### Task brief
Determine the number of lines in the data below that contain the string "social", and respond with that number alone.

### Dataset
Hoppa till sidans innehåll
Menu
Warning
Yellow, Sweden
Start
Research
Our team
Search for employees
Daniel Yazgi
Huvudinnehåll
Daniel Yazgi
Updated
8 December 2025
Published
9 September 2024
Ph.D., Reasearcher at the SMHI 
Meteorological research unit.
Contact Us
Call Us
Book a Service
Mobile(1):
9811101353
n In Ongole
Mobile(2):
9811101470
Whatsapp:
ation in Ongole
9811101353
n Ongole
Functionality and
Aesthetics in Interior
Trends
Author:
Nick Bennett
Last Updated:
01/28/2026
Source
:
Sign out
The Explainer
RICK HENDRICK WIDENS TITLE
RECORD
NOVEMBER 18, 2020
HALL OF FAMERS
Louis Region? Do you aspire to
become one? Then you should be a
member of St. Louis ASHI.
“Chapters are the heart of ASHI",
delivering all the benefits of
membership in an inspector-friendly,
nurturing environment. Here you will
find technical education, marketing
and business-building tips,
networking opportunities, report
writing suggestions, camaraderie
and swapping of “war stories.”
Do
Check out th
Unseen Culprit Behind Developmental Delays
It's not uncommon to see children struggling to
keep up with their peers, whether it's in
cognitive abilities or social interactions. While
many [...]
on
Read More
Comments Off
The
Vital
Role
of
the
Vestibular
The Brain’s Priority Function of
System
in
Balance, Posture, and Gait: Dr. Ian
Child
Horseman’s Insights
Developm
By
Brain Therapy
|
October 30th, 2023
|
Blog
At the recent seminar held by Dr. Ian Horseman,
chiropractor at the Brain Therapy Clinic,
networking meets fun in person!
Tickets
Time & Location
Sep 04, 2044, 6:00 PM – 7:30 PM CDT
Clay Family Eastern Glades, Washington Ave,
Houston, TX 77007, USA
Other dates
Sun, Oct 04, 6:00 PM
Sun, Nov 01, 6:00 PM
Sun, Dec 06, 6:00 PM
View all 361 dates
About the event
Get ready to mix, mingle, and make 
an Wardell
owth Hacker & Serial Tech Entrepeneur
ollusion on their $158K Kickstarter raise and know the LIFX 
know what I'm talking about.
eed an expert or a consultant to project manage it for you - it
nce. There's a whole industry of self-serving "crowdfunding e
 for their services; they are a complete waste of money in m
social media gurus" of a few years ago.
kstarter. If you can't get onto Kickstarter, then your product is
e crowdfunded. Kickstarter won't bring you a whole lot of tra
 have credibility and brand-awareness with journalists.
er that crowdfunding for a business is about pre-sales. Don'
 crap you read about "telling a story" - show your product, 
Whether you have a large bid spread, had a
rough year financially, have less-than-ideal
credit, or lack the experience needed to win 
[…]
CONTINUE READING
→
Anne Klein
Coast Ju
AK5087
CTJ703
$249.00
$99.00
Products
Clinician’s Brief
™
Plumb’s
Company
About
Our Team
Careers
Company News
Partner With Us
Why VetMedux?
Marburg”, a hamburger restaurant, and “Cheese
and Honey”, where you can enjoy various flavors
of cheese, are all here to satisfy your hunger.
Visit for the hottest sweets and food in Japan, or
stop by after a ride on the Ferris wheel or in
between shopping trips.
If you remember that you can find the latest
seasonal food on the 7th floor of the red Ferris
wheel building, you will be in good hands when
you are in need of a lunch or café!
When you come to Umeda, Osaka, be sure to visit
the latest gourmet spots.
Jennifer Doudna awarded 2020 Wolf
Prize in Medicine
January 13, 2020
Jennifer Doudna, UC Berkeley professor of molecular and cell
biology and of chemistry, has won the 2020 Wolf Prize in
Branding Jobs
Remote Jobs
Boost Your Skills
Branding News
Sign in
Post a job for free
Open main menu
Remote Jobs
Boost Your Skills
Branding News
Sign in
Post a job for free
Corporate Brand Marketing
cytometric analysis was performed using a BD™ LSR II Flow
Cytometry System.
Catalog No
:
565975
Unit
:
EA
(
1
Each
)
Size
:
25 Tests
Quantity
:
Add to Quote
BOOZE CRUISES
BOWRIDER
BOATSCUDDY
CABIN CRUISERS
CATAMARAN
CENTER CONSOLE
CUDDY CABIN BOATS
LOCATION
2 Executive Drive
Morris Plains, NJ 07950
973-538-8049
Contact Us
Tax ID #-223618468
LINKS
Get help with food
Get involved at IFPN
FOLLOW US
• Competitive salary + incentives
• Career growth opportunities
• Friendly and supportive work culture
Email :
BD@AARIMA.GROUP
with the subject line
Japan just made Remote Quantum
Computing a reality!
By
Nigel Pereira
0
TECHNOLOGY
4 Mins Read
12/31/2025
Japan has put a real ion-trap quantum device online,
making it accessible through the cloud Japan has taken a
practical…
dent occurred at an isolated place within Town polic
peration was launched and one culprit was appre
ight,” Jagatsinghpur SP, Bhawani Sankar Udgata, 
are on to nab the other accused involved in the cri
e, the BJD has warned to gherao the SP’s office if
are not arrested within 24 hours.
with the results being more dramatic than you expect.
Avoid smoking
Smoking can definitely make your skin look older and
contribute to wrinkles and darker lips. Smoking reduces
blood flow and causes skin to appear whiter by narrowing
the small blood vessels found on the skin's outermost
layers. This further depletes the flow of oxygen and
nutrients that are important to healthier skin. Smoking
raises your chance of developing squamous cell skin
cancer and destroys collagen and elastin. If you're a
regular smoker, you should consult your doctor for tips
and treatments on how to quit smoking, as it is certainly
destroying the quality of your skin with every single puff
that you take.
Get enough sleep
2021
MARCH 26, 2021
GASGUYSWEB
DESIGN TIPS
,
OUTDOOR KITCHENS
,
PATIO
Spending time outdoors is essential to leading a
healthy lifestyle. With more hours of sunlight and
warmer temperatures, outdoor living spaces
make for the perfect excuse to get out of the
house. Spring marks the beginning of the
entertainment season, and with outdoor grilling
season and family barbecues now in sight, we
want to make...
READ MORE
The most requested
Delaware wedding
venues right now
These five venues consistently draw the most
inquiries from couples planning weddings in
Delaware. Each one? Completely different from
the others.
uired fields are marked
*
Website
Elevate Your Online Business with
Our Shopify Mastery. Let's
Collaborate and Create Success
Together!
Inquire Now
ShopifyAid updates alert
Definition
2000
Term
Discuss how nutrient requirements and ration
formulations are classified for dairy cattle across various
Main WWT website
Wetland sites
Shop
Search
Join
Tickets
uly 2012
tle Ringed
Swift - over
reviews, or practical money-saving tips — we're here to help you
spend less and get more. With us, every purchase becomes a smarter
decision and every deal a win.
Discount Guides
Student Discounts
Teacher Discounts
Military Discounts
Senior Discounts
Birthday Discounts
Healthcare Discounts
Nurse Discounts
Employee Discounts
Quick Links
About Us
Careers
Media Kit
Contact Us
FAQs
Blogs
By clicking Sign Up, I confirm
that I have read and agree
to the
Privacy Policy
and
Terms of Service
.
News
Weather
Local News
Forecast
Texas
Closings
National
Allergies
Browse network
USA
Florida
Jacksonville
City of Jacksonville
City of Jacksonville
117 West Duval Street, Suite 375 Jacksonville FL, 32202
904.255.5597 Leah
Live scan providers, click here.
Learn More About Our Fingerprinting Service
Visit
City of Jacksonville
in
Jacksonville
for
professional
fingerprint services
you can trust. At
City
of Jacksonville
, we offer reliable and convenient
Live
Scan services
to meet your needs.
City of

### Completed exercise
2